즉, 사용자에 의해 블록이 선택되든, 랜덤적으로 블록이 선택되든, 최종적으로 블록들의 선택이 완료되었으면, 선택된 블록들에 기초하여 오디오가 생성되고, 이렇게 생성된 오디오는 도 10에 도시된 바와 같은 인터페이스로 재생이 될 수 있다. 도 10에서의 왼쪽 화면은 현재 재생중인 믹싱 오디오에 대한 시간 정보 등이 표시되는 화면이다.That is, whether a block is selected by the user or a block is selected randomly, when the selection of blocks is finally completed, audio is generated based on the selected blocks, and the audio generated in this way is as shown in FIG. 10. It can be played through the interface. The left screen in FIG. 10 is a screen that displays time information about the currently playing mixed audio.

도 10에서는 18초 구간에서의 오디오 블록 화면이 표시된 것이기 때문에, 만약 1분 10초 구간이 현재 18초 구간과 다른 세션인 구간이라면, 오디오 블록 화면에 표시되는 선택된 오디오 블록들은 도 10에 표시된 경우와 다르게 선택되어 표시될 것이다. In Figure 10, since the audio block screen in the 18-second section is displayed, if the 1 minute and 10-second section is a section that is a different session from the current 18-second section, the selected audio blocks displayed on the audio block screen are the same as those shown in Figure 10. It will be selected and displayed differently.

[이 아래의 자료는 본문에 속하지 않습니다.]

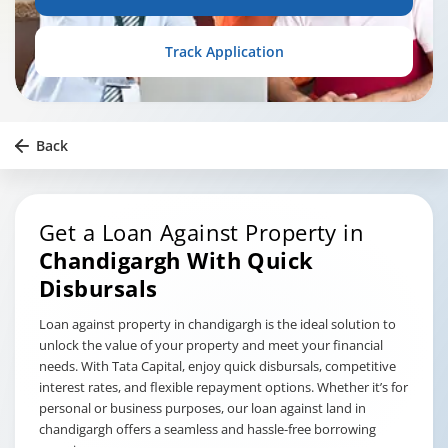
Track Application
Back
Get a Loan Against Property in
Chandigargh
With Quick
Disbursals
Loan against property in chandigargh is the ideal solution to
unlock the value of your property and meet your financial
needs. With Tata Capital, enjoy quick disbursals, competitive
interest rates, and flexible repayment options. Whether it’s for
personal or business purposes, our loan against land in
chandigargh offers a seamless and hassle-free borrowing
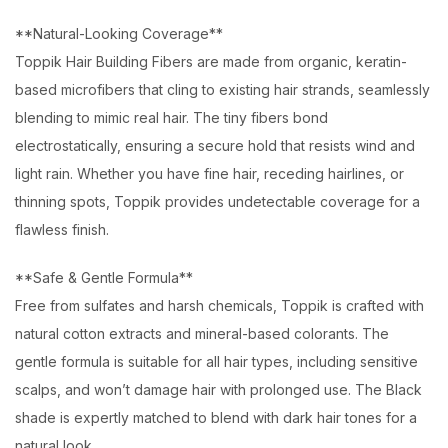
**Natural-Looking Coverage**
Toppik Hair Building Fibers are made from organic, keratin-
based microfibers that cling to existing hair strands, seamlessly
blending to mimic real hair. The tiny fibers bond
electrostatically, ensuring a secure hold that resists wind and
light rain. Whether you have fine hair, receding hairlines, or
thinning spots, Toppik provides undetectable coverage for a
flawless finish.
**Safe & Gentle Formula**
Free from sulfates and harsh chemicals, Toppik is crafted with
natural cotton extracts and mineral-based colorants. The
gentle formula is suitable for all hair types, including sensitive
scalps, and won’t damage hair with prolonged use. The Black
shade is expertly matched to blend with dark hair tones for a
natural look.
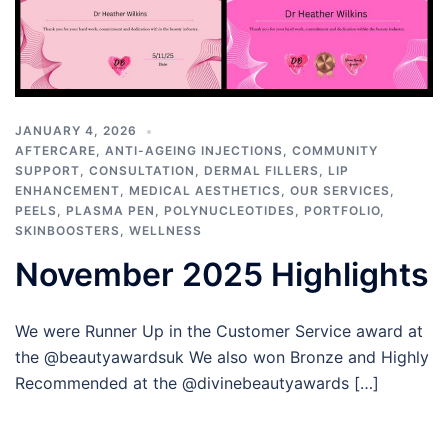
JANUARY 4, 2026
AFTERCARE
,
ANTI-AGEING INJECTIONS
,
COMMUNITY
SUPPORT
,
CONSULTATION
,
DERMAL FILLERS
,
LIP
ENHANCEMENT
,
MEDICAL AESTHETICS
,
OUR SERVICES
,
PEELS
,
PLASMA PEN
,
POLYNUCLEOTIDES
,
PORTFOLIO
,
SKINBOOSTERS
,
WELLNESS
November 2025 Highlights
We were Runner Up in the Customer Service award at
the @beautyawardsuk We also won Bronze and Highly
Recommended at the @divinebeautyawards […]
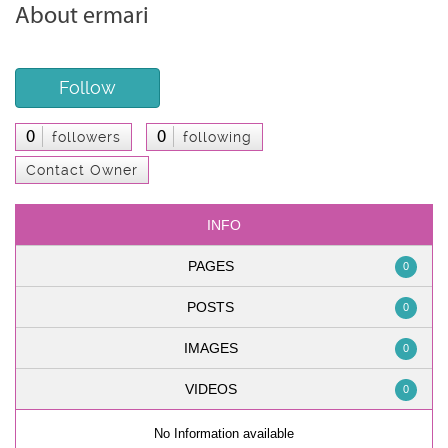
About ermari
Follow
0
0
followers
following
Contact Owner
INFO
PAGES
0
POSTS
0
IMAGES
0
VIDEOS
0
No Information available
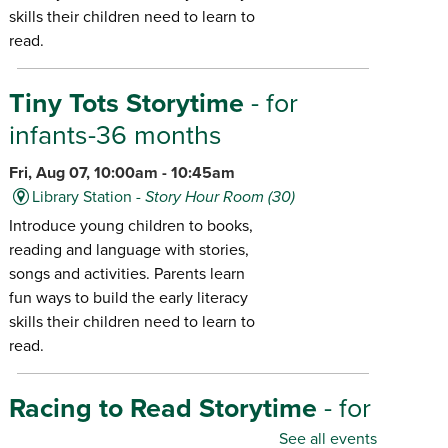
skills their children need to learn to
read.
Tiny Tots Storytime
- for
infants-36 months
Fri, Aug 07, 10:00am - 10:45am
Library Station -
Story Hour Room (30)
Introduce young children to books,
reading and language with stories,
songs and activities. Parents learn
fun ways to build the early literacy
skills their children need to learn to
read.
Racing to Read Storytime
- for
infants-age 6
See all events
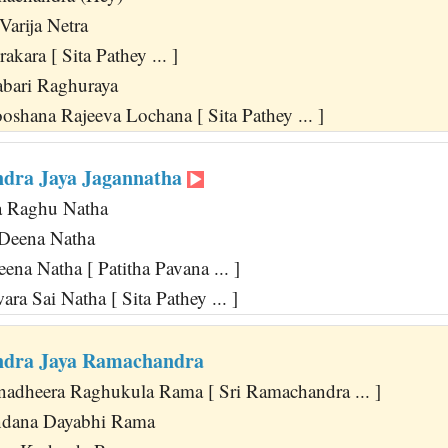
Varija Netra
akara [ Sita Pathey ... ]
bari Raghuraya
shana Rajeeva Lochana [ Sita Pathey ... ]
dra Jaya Jagannatha
ya Raghu Natha
 Deena Natha
na Natha [ Patitha Pavana ... ]
ara Sai Natha [ Sita Pathey ... ]
ndra Jaya Ramachandra
adheera Raghukula Rama [ Sri Ramachandra ... ]
ndana Dayabhi Rama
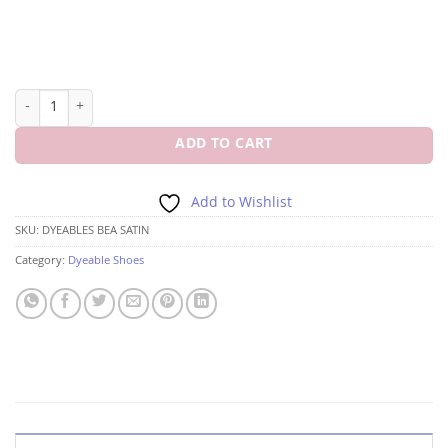
DYEABLES BEA WHITE SATIN 3 1/2"HEEL quantity
ADD TO CART
Add to Wishlist
SKU:
DYEABLES BEA SATIN
Category:
Dyeable Shoes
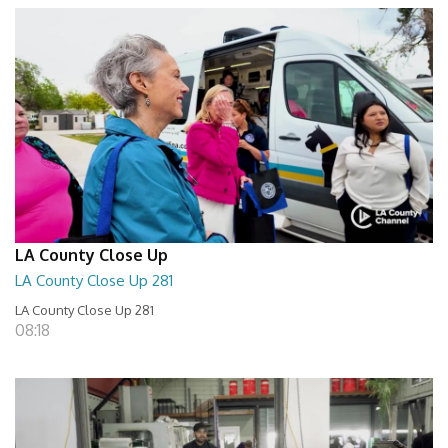
LA County Close Up
LA County Close Up 281
LA County Close Up 281
08:18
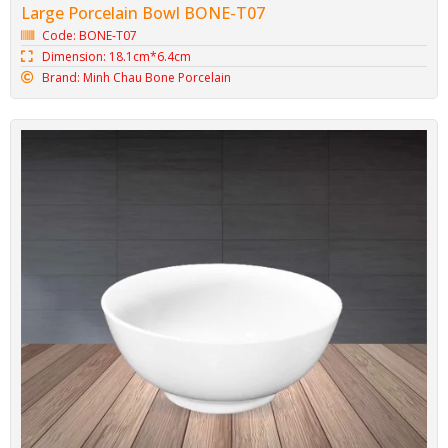
Large Porcelain Bowl BONE-T07
Code: BONE-T07
Dimension: 18.1cm*6.4cm
Brand: Minh Chau Bone Porcelain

따라서, 사용자는 직관적으로 현재 전체 오디오에서 어느 부분이 재생되고 있으며, 그 부분은 어떠한 오디오 블록들이 결합되어 있는지에 대해 직관적으로 알 수 있는 장점이 존재한다. Therefore, the user has the advantage of being able to intuitively know which part of the entire audio is currently being played and which audio blocks are combined with that part.

한편, 사용자에 의해 믹싱이 완료된 오디오 파일은, NFT(Non Fungible Token)로 발행된 후, 오디오 스트리밍 서비스를 제공하는 업체에 제공되어, 스트리밍 서비스에 활용될 수 있다.Meanwhile, audio files that have been mixed by the user can be issued as a Non Fungible Token (NFT) and then provided to a company that provides an audio streaming service and used for streaming services.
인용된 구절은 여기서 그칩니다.